Count how many lines of the data include the string "pixels", then say that number and stop.

▸ **INFORMATION GIVEN**:
***
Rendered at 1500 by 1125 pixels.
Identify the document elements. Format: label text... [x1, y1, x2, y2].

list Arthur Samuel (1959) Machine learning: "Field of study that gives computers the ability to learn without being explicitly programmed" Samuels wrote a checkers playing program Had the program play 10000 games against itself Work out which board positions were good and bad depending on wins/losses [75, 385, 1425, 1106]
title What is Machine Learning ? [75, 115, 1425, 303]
***
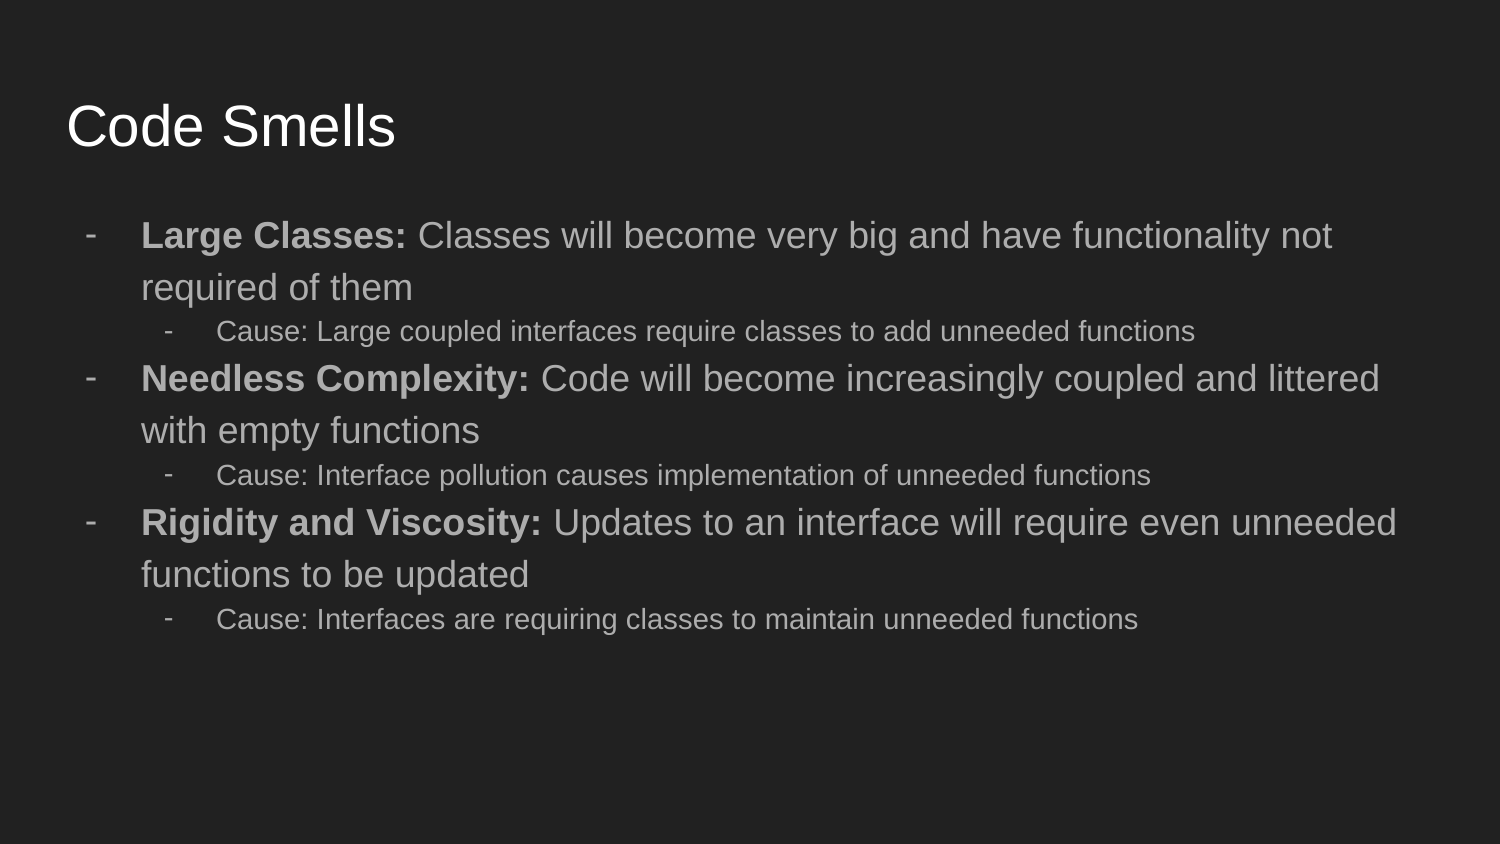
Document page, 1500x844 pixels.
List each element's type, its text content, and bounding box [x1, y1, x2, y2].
***
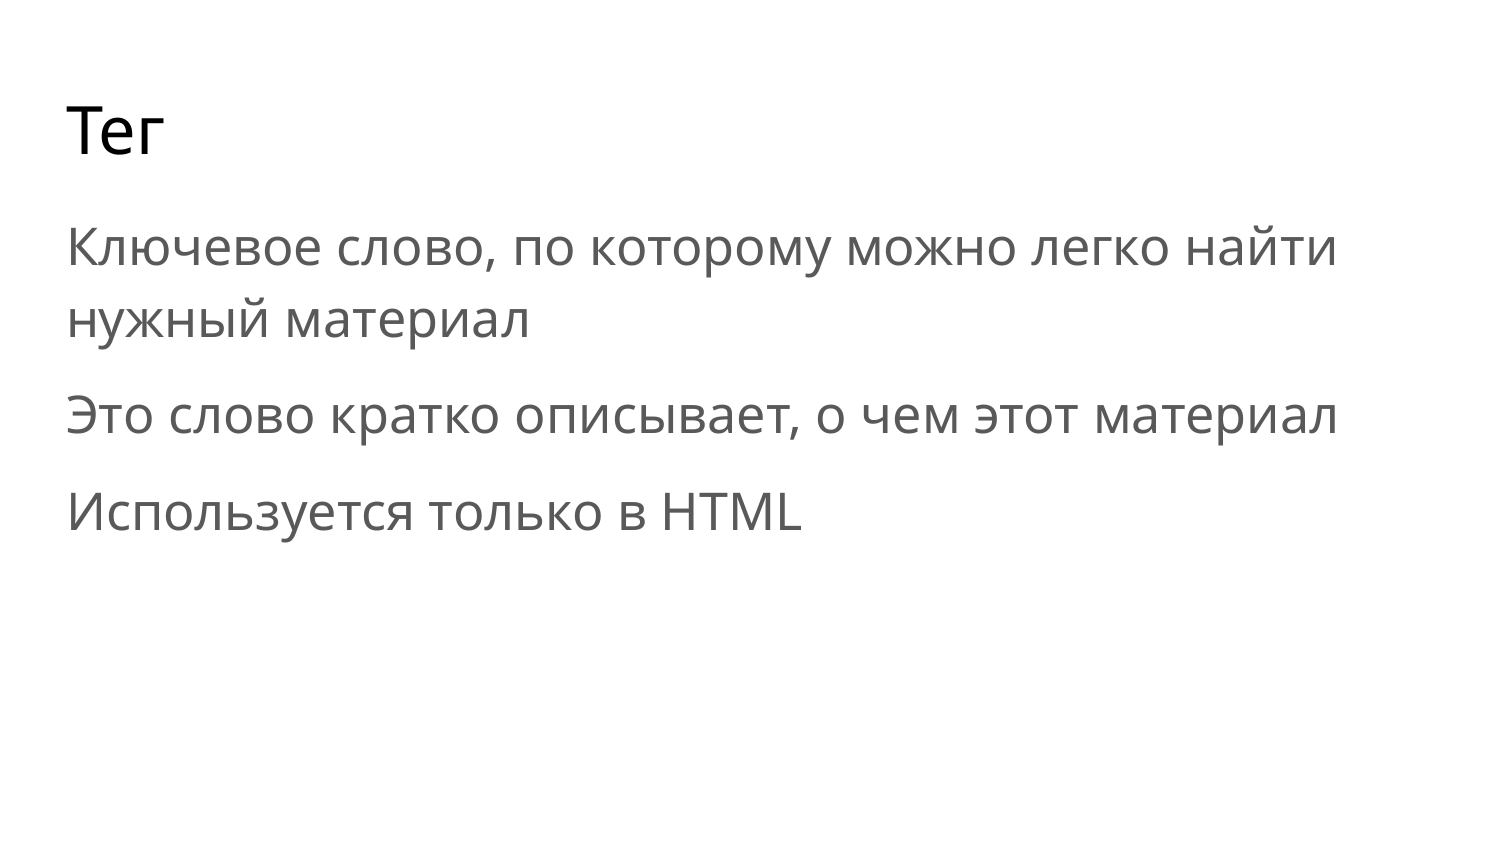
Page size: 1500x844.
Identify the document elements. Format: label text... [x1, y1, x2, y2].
***
▸ **RESPONSE**: 2